Yes, that is the main point ... when you compare multi-threading with multi-processing.
If Java does run some of them in multiple threads for parallelism ...
Java supports threads for many reasons. Parallelism is only one of those reasons. Others include multiplexing I/O and simplifying certain kinds of programming problem. These other reasons are also relevant to Python.
... how do [Java threads] really share memory?
The hardware deals with the issues of making the physical memory visible to all of the threads, and propagation of changes via the memory caches. It is complicated.

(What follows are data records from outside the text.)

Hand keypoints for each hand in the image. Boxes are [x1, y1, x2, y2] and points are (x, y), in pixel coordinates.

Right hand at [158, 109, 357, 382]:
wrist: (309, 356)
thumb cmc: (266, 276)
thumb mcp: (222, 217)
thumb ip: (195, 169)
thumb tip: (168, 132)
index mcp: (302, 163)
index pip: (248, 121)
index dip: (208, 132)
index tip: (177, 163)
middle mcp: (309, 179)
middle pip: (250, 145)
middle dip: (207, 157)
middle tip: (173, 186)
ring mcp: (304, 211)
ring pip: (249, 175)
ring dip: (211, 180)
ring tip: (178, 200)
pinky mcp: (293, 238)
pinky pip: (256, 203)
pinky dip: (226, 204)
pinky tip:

In Java the onus is on the programmer to "do the right thing" when threads make use of shared variables / objects. You need to use volatile
variables, or synchronized
blocks / methods, or something else that ensures that there is a happens before chain between a write and subsequent read. (Otherwise you can get issues with changes not being visible.)
This transfer of responsibility to the programmer allows the compiler to generate code with fewer main memory operations ... and hence that is faster. The downside is that if an application doesn't obey the rules, it is liable to behave in unexpected ways.
By contrast, in Python the memory model is unspecified, but there is an expectation (by millions of Python programmers) that it will behave in an intuitive fashion; i.e. a shared variable write performed by one thread will immediately be visible to other threads. This is hard to achieve efficiently while also allowing Python threads to run in parallel.
1 - While the GIL is not formally part of the Python spec, the influence of GIL on the (unspecified!) Python memory model and Python programmers assumptions make it more than merely an implementation detail. It remains to be seen if Python can successfully evolve into a language where multi-threading can use multiple cores effectively.